[Start of section]

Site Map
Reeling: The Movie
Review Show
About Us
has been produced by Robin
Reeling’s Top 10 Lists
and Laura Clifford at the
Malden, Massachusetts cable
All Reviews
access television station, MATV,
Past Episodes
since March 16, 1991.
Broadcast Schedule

[End of section]

WORK INSTRUCTION → The range runs from the line with "Review Show" to the last line of the entries above, both included. Restate it word for word.

COMPLETED EXERCISE →
Review Show
About Us
has been produced by Robin
Reeling’s Top 10 Lists
and Laura Clifford at the
Malden, Massachusetts cable
All Reviews
access television station, MATV,
Past Episodes
since March 16, 1991.
Broadcast Schedule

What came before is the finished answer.